Information:
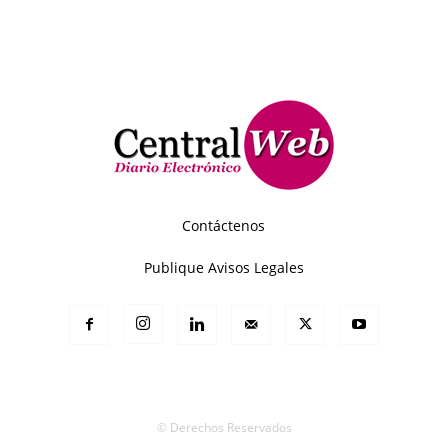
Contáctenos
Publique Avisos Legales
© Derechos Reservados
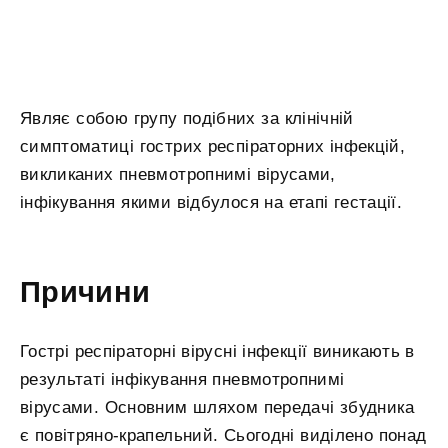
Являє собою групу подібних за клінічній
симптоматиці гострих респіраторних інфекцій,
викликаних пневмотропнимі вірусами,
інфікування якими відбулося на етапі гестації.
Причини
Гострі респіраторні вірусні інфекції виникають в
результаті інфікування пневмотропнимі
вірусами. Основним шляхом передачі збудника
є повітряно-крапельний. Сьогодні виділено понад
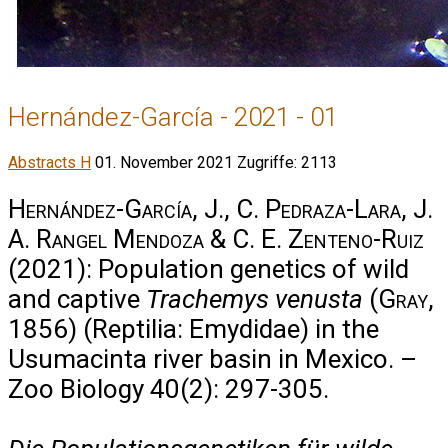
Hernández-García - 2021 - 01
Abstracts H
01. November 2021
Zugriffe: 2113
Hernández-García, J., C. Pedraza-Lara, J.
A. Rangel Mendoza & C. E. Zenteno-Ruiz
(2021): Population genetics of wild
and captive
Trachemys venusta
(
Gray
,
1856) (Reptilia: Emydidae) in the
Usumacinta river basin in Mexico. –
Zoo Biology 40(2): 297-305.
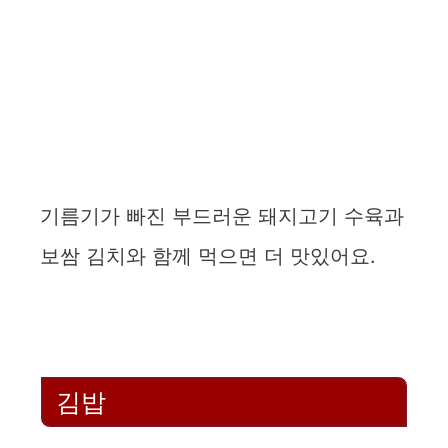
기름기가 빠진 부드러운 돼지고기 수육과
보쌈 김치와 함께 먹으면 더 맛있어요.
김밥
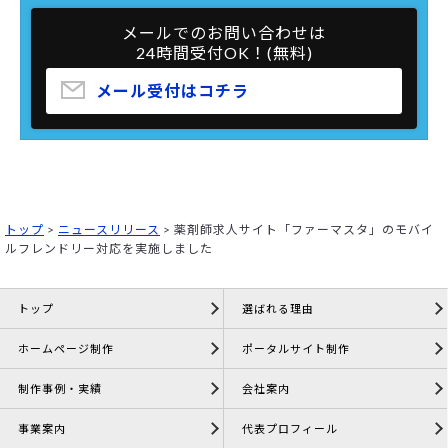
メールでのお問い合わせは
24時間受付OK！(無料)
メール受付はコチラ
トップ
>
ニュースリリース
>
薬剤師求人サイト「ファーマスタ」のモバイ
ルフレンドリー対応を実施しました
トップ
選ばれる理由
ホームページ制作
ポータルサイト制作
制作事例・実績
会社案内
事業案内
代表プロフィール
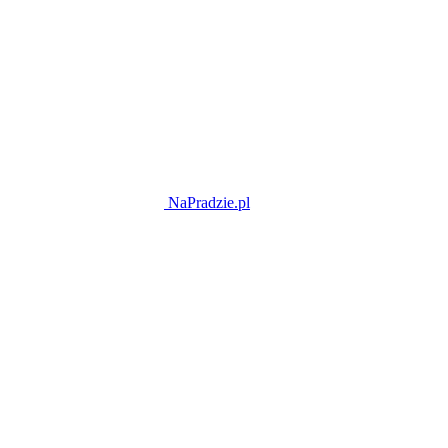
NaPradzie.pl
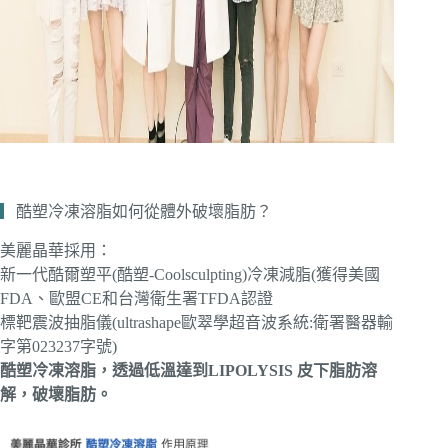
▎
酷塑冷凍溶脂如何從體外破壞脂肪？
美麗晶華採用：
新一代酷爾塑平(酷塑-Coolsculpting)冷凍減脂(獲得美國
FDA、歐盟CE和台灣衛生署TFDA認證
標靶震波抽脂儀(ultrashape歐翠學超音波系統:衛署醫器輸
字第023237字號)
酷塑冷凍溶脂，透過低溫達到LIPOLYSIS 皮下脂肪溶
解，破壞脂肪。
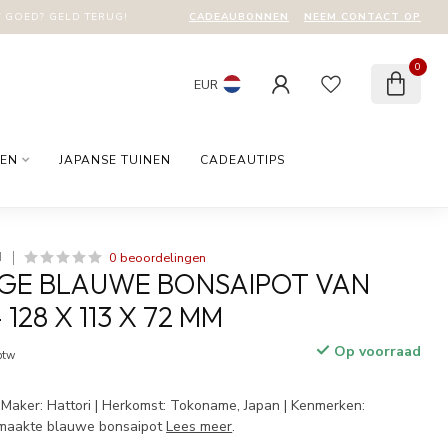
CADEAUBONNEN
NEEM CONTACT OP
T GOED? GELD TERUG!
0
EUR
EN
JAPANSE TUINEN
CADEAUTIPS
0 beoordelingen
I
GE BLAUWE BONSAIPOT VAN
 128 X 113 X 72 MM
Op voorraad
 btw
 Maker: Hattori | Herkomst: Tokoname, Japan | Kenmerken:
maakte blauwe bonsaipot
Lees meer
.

--

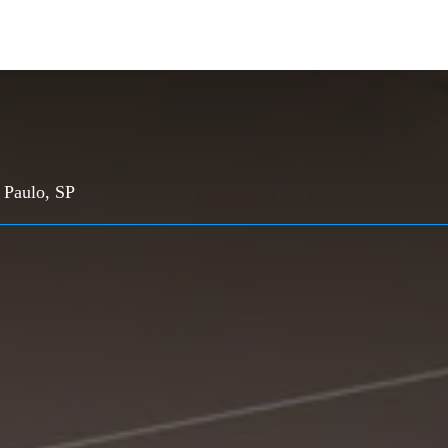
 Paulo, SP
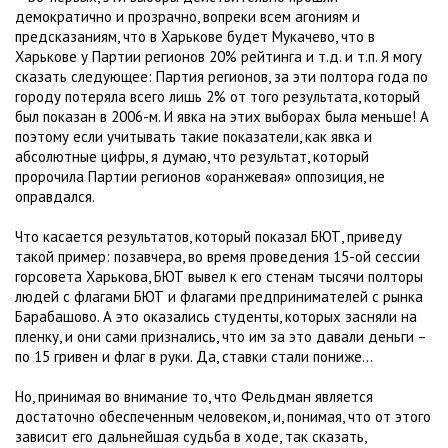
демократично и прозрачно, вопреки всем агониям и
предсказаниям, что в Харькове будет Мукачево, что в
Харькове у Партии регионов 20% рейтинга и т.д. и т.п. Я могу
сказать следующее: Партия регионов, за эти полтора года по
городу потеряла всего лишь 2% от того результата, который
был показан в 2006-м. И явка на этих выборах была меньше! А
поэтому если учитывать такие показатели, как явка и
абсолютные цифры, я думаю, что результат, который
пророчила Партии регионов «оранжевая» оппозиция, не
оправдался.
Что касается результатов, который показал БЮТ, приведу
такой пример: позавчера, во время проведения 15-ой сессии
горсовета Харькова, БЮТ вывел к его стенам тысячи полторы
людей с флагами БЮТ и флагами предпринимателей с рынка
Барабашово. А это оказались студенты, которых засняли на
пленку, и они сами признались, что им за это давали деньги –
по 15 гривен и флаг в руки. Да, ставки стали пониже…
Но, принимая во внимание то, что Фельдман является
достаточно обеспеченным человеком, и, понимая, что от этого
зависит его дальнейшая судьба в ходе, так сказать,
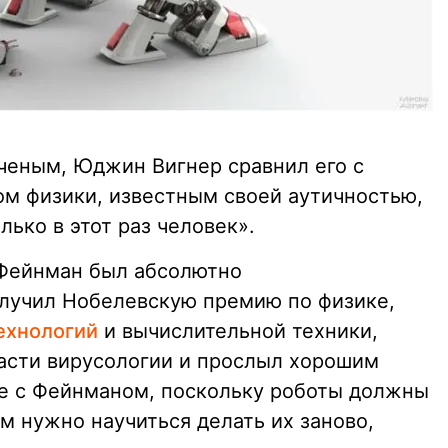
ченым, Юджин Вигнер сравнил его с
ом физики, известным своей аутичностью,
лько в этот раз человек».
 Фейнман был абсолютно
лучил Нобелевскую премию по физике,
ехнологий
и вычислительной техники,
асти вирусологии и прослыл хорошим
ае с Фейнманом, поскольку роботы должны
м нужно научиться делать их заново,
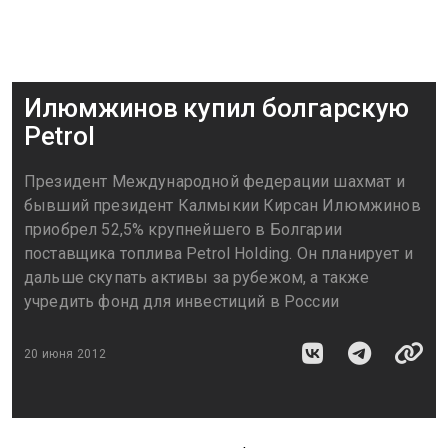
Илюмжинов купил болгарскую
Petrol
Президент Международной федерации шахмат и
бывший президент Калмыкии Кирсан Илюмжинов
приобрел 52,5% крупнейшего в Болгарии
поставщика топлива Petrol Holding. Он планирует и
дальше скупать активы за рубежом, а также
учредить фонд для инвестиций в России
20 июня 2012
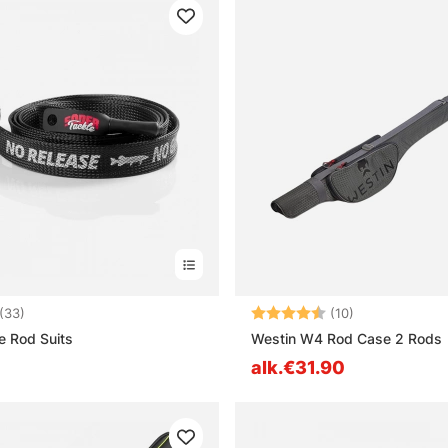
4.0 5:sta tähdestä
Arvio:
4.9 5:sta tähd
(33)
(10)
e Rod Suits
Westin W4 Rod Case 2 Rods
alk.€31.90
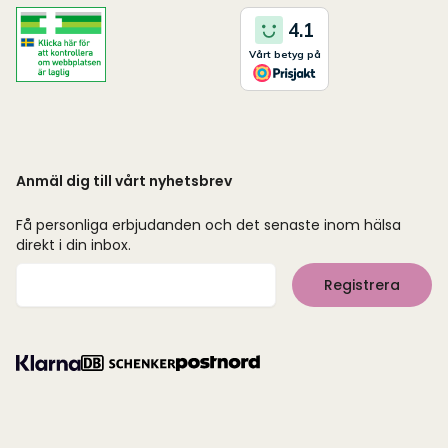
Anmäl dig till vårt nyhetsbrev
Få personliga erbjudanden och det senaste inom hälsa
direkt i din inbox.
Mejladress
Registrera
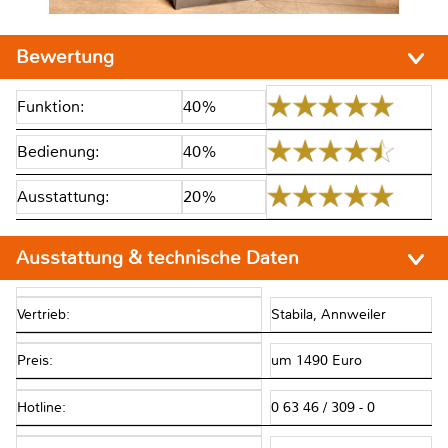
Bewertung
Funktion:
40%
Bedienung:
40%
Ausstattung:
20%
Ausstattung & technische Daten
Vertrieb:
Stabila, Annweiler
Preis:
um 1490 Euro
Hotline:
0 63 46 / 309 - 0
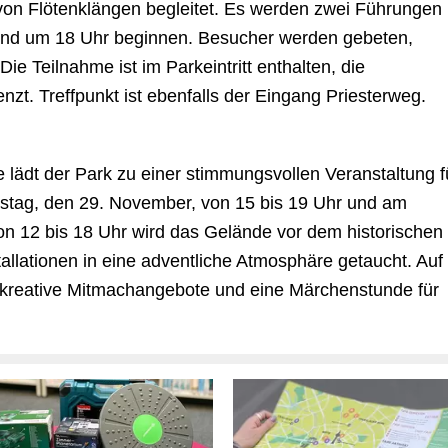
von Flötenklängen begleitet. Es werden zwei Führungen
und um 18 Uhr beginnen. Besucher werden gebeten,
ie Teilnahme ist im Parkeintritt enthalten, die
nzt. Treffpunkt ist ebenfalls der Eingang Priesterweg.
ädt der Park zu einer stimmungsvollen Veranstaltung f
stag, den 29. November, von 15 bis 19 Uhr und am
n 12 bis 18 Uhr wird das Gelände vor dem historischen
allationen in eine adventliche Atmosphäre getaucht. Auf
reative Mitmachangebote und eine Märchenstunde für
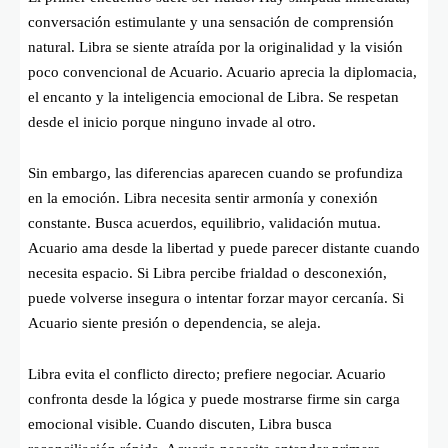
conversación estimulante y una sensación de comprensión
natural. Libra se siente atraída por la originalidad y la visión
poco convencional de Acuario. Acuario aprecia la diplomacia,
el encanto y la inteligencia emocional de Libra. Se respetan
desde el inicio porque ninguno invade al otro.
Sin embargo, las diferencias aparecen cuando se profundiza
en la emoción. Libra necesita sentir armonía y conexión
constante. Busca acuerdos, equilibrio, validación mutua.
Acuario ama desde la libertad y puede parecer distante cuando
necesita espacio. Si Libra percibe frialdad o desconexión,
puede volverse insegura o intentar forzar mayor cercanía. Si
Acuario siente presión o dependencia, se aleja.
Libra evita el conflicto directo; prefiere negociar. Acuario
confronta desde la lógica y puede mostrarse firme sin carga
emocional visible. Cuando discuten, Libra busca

* * *

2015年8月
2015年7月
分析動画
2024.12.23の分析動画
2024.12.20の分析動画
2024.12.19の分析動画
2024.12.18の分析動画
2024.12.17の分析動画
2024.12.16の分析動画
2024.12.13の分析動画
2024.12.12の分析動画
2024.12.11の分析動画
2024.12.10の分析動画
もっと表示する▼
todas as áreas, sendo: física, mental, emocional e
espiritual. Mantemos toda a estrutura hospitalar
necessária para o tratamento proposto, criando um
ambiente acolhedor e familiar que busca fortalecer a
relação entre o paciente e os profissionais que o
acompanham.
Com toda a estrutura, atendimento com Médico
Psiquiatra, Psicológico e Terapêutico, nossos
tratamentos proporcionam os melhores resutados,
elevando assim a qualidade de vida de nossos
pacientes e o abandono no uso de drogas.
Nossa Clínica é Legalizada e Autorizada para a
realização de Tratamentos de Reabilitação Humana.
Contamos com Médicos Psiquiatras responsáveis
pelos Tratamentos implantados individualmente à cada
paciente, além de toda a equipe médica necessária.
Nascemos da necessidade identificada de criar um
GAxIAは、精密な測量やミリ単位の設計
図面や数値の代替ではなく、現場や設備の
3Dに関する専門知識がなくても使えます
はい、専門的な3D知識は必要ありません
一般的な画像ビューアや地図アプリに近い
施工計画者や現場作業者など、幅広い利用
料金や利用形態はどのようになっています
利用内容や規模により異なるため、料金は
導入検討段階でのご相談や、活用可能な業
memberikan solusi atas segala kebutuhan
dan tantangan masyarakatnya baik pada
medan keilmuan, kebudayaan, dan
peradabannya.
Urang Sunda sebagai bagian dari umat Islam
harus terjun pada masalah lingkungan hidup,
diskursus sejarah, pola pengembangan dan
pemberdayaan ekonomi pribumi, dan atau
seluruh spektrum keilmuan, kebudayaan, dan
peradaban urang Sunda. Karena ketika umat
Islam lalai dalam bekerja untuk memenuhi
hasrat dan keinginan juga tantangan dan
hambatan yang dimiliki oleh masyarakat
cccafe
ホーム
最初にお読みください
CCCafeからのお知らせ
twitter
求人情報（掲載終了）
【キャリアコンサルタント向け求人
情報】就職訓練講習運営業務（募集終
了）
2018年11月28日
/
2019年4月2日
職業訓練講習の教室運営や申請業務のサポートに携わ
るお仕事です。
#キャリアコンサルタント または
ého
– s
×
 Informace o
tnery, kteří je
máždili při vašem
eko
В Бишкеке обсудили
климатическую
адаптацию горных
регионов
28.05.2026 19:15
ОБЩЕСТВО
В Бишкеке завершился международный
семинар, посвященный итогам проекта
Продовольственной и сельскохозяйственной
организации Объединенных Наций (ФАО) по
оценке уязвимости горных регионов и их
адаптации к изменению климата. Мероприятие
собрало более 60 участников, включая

Aim of the task:
Copy out the entries from the line containing "4.0 5:sta tähdestä" through the line containing "reative Mitmachangebote und", including both of those lines. Leave the pictures out of your answer.

Exercise solution:
4.0 5:sta tähdestä
Arvio:
4.9 5:sta tähd
(33)
(10)
e Rod Suits
Westin W4 Rod Case 2 Rods
alk.€31.90
Anmäl dig till vårt nyhetsbrev
Få personliga erbjudanden och det senaste inom hälsa
direkt i din inbox.
Mejladress
Registrera
Bewertung
Funktion:
40%
Bedienung:
40%
Ausstattung:
20%
Ausstattung & technische Daten
Vertrieb:
Stabila, Annweiler
Preis:
um 1490 Euro
Hotline:
0 63 46 / 309 - 0
von Flötenklängen begleitet. Es werden zwei Führungen
und um 18 Uhr beginnen. Besucher werden gebeten,
ie Teilnahme ist im Parkeintritt enthalten, die
nzt. Treffpunkt ist ebenfalls der Eingang Priesterweg.
ädt der Park zu einer stimmungsvollen Veranstaltung f
stag, den 29. November, von 15 bis 19 Uhr und am
n 12 bis 18 Uhr wird das Gelände vor dem historischen
allationen in eine adventliche Atmosphäre getaucht. Auf
reative Mitmachangebote und eine Märchenstunde für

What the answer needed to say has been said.